Request
From the records that follow, return exactly the lines beginning at the one that contains "automatisch gaat" and ending at the one that contains "per chi ha risorse", pictures left out.

Provided records
+++++
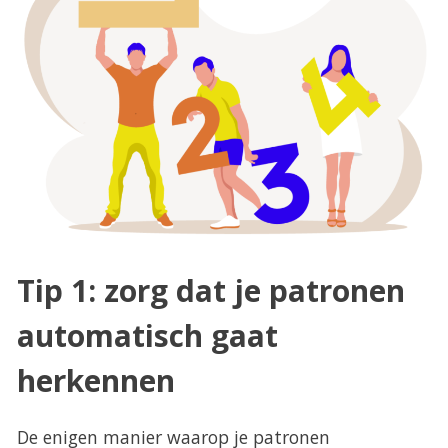
Tip 1: zorg dat je patronen
automatisch gaat
herkennen
De enigen manier waarop je patronen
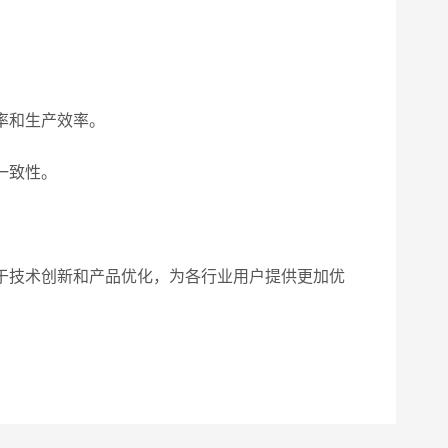
率和生产效率。
一致性。
于技术创新和产品优化，为各行业用户提供更加优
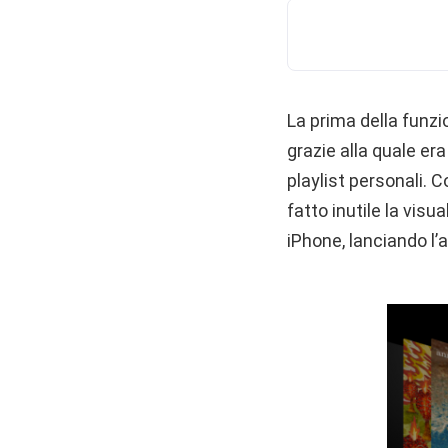
La prima della funzi
grazie alla quale er
playlist personali. 
fatto inutile la vis
iPhone, lanciando l’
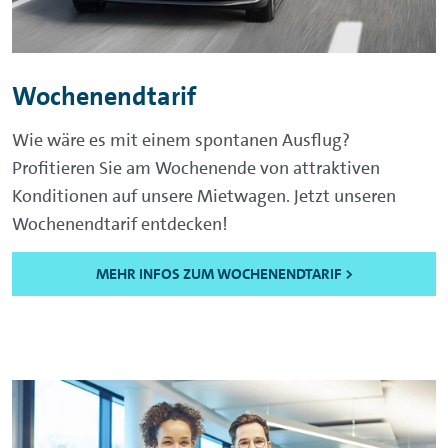
Wochenendtarif
Wie wäre es mit einem spontanen Ausflug?
Profitieren Sie am Wochenende von attraktiven
Konditionen auf unsere Mietwagen. Jetzt unseren
Wochenendtarif entdecken!
MEHR INFOS ZUM WOCHENENDTARIF >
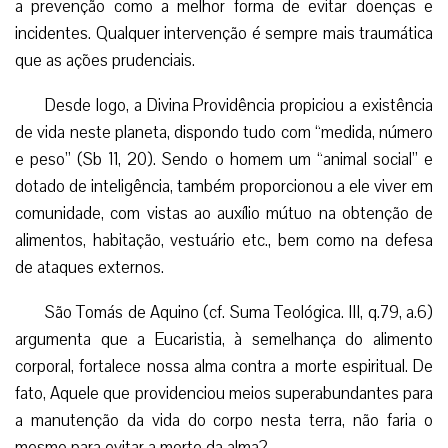
a prevenção como a melhor forma de evitar doenças e
incidentes. Qualquer intervenção é sempre mais traumática
que as ações prudenciais.
Desde logo, a Divina Providência propiciou a existência
de vida neste planeta, dispondo tudo com “medida, número
e peso” (Sb 11, 20). Sendo o homem um “animal social” e
dotado de inteligência, também proporcionou a ele viver em
comunidade, com vistas ao auxílio mútuo na obtenção de
alimentos, habitação, vestuário etc., bem como na defesa
de ataques externos.
São Tomás de Aquino (cf. Suma Teológica. III, q.79, a.6)
argumenta que a Eucaristia, à semelhança do alimento
corporal, fortalece nossa alma contra a morte espiritual. De
fato, Aquele que providenciou meios superabundantes para
a manutenção da vida do corpo nesta terra, não faria o
mesmo para evitar a morte da alma?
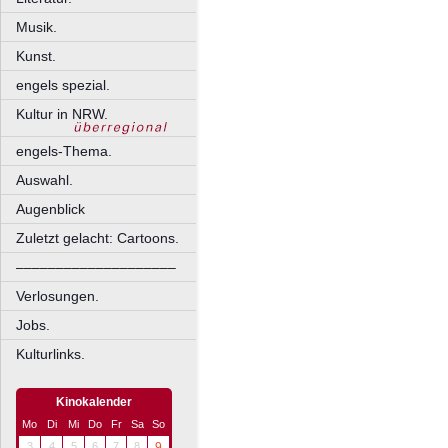
Musik.
Kunst.
engels spezial.
Kultur in NRW.
engels-Thema.
Auswahl.
Augenblick
Zuletzt gelacht: Cartoons.
––––––––––––––––––––
Verlosungen.
Jobs.
Kulturlinks.
Kinokalender
Mo
Di
Mi
Do
Fr
Sa
So
3
4
5
6
7
8
9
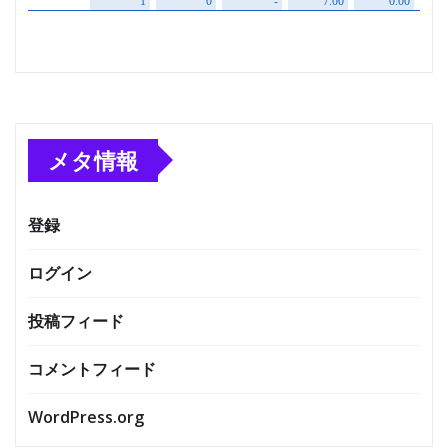
メタ情報
登録
ログイン
投稿フィード
コメントフィード
WordPress.org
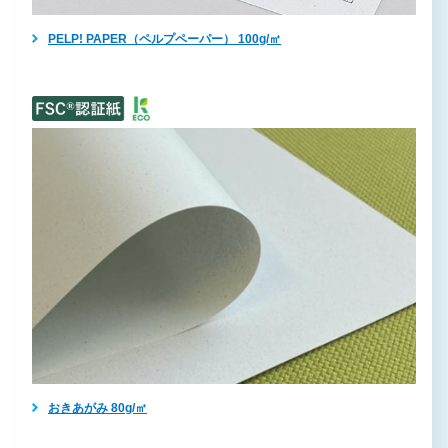
PELP! PAPER（ペルプペーパー） 100g/㎡
おきあがみ 80g/㎡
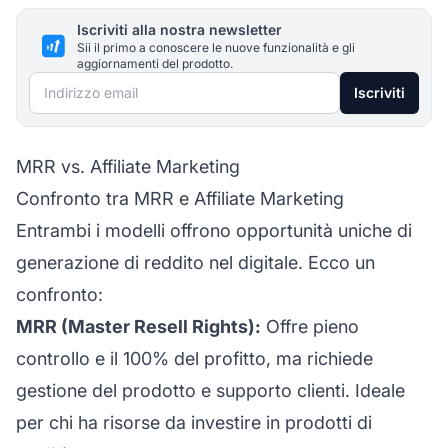
Iscriviti alla nostra newsletter
Sii il primo a conoscere le nuove funzionalità e gli
aggiornamenti del prodotto.
Indirizzo email
Iscriviti
MRR vs. Affiliate Marketing
Confronto tra MRR e Affiliate Marketing
Entrambi i modelli offrono opportunità uniche di
generazione di reddito nel digitale. Ecco un
confronto:
MRR (Master Resell Rights):
Offre pieno
controllo e il 100% del profitto, ma richiede
gestione del prodotto e supporto clienti. Ideale
per chi ha risorse da investire in prodotti di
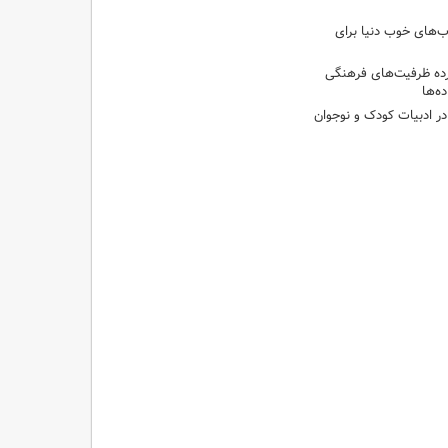
‌های خوب دنیا برای
ه ظرفیت‌های فرهنگی
ه‌ها
 در ادبیات کودک و نوجوان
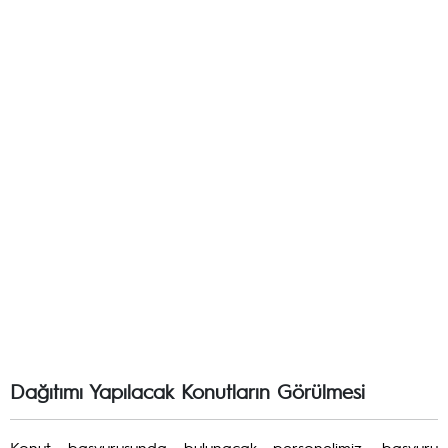
Dağıtımı Yapılacak Konutların Görülmesi
Konut başvurusunda bulunacak personelimiz, başvuru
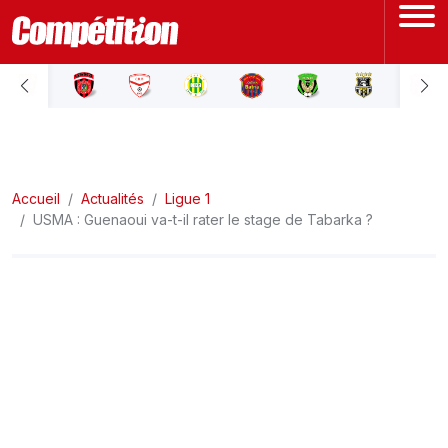
ACCUEIL
LIGUE 1
Accueil
LIGUE 2
Actualités
Ligue 1
USMA : Guenaoui va-t-il rater le stage de Tabarka ?
COUPE D'ALGÉRIE
ÉQUIPE NATIONALE
COUPE DU MONDE
Actualités
Interviews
+++++
Exercise answer
automatisch gaat
herkennen
De enigen manier waarop je patronen
率和生产效率。
一致性。
于技术创新和产品优化，为各行业用户提供更加优
La prima della funzi
grazie alla quale er
playlist personali. 
fatto inutile la vis
iPhone, lanciando l’
Wochenendtarif
Wie wäre es mit einem spontanen Ausflug?
Profitieren Sie am Wochenende von attraktiven
Konditionen auf unsere Mietwagen. Jetzt unseren
Wochenendtarif entdecken!
MEHR INFOS ZUM WOCHENENDTARIF >
a prevenção como a melhor forma de evitar doenças e
incidentes. Qualquer intervenção é sempre mais traumática
que as ações prudenciais.
Desde logo, a Divina Providência propiciou a existência
de vida neste planeta, dispondo tudo com “medida, número
e peso” (Sb 11, 20). Sendo o homem um “animal social” e
dotado de inteligência, também proporcionou a ele viver em
comunidade, com vistas ao auxílio mútuo na obtenção de
alimentos, habitação, vestuário etc., bem como na defesa
de ataques externos.
São Tomás de Aquino (cf. Suma Teológica. III, q.79, a.6)
argumenta que a Eucaristia, à semelhança do alimento
corporal, fortalece nossa alma contra a morte espiritual. De
fato, Aquele que providenciou meios superabundantes para
a manutenção da vida do corpo nesta terra, não faria o
mesmo para evitar a morte da alma?
Musik.
Kunst.
engels spezial.
Kultur in NRW.
engels-Thema.
Auswahl.
Augenblick
Zuletzt gelacht: Cartoons.
––––––––––––––––––––
Verlosungen.
Jobs.
Kulturlinks.
Kinokalender
Mo
Di
Mi
Do
Fr
Sa
So
3
4
5
6
7
8
9
メタ情報
登録
ログイン
投稿フィード
コメントフィード
WordPress.org
PELP! PAPER（ペルプペーパー） 100g/㎡
おきあがみ 80g/㎡
Iscriviti alla nostra newsletter
Sii il primo a conoscere le nuove funzionalità e gli
aggiornamenti del prodotto.
Indirizzo email
Iscriviti
MRR vs. Affiliate Marketing
Confronto tra MRR e Affiliate Marketing
Entrambi i modelli offrono opportunità uniche di
generazione di reddito nel digitale. Ecco un
confronto:
MRR (Master Resell Rights):
Offre pieno
controllo e il 100% del profitto, ma richiede
gestione del prodotto e supporto clienti. Ideale
per chi ha risorse da investire in prodotti di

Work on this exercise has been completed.